Control samples were first analysed to characterise the lipidome of urinary exosomes and test the reproducibility of the method. In total, 107 lipid species were quantified in urinary exosomes. Several differences, for example, in cholesterol and phosphatidylcholine, were found between urinary exosomes and exosomes derived from cell lines, thus showing the importance of in vivo studies for biomarker analysis. The 36 most abundant lipid species in urinary exosomes were then quantified in 15 prostate cancer patients and 13 healthy controls. Interestingly, the levels of nine lipids species were found to be significantly different when the two groups were compared. The highest significance was shown for phosphatidylserine (PS) 18:1/18:1 and lactosylceramide (d18:1/16:0), the latter also showed the highest patient-to-control ratio. Furthermore, combinations of these lipid species and PS 18:0-18:2 distinguished the two groups with 93% sensitivity and 100% specificity. Finally, in agreement with the reported dysregulation of sphingolipid metabolism in cancer cells, alteration in specific sphingolipid lipid classes were observed.

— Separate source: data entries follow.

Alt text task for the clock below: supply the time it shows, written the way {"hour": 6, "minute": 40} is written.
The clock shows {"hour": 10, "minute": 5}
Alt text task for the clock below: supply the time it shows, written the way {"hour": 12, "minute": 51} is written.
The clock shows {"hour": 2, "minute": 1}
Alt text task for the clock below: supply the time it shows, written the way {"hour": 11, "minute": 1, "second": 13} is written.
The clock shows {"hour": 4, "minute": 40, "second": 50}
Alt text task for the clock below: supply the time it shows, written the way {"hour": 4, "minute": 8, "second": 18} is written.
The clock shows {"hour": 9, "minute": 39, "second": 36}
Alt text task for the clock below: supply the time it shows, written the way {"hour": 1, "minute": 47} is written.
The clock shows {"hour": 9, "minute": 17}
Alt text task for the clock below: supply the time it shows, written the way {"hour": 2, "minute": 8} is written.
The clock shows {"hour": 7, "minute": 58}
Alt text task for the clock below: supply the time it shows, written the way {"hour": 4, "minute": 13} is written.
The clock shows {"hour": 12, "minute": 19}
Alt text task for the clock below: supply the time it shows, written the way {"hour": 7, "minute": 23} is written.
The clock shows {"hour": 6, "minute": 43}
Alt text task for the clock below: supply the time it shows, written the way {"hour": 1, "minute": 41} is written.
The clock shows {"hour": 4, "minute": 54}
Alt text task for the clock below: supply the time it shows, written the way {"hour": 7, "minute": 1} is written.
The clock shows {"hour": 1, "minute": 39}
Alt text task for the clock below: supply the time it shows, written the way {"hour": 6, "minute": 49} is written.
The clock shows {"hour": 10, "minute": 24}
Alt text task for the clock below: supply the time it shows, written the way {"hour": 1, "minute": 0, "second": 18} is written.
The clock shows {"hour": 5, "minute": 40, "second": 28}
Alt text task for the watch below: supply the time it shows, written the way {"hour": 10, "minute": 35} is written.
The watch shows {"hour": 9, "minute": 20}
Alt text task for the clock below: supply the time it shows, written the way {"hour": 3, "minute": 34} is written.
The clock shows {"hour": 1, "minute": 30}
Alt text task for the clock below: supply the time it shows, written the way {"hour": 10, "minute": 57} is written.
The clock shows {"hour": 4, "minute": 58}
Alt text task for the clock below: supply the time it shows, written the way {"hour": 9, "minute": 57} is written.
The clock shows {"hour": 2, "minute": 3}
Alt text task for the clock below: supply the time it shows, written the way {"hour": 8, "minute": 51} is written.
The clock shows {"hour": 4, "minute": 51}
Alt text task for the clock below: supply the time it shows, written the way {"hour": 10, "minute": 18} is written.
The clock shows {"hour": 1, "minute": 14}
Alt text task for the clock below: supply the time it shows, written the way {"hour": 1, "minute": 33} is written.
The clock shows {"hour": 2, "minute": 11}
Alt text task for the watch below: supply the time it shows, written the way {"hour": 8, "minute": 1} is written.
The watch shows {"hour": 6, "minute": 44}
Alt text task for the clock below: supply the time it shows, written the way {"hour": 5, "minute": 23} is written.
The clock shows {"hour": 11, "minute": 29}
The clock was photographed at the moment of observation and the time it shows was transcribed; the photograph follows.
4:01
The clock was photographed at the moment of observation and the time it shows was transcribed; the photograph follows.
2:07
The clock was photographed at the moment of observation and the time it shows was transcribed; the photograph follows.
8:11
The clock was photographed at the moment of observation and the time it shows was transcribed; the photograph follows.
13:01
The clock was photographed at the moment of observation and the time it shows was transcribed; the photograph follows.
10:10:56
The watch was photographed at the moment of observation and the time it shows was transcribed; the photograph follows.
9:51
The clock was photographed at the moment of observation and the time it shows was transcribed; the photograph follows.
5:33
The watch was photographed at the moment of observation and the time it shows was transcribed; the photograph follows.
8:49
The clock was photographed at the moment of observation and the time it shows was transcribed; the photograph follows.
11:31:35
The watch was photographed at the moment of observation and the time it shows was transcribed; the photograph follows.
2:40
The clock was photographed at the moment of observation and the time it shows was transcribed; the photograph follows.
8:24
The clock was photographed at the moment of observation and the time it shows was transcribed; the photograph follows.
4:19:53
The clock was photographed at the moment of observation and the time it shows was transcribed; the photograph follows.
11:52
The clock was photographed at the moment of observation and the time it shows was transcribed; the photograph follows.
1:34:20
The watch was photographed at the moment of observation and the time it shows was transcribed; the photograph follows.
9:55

Lipid classes in urinary exosomes
(A) Concentration (mol%) of lipid classes in urinary exosomes. The concentration of CHOL was divided by 4 to improve the visualisation of the other species. The insert shows the low abundant lipid classes. (B) Pie diagram showing the percentage of CHOL, phospholipids and SM in urinary exosomes. PC-3 cells–derived exosomes are shown for comparison. (C) Pie diagram showing phospholipid classes in urinary exosomes. In panel C, 100% corresponds to the 21% phospholipids shown in panel B. In B and C, phospholipids include the sum of all phospholipid classes excluding SM. The results are based on the quantification of 107 lipid species and the figure shows the mean and the standard error based on the analysis of four healthy males.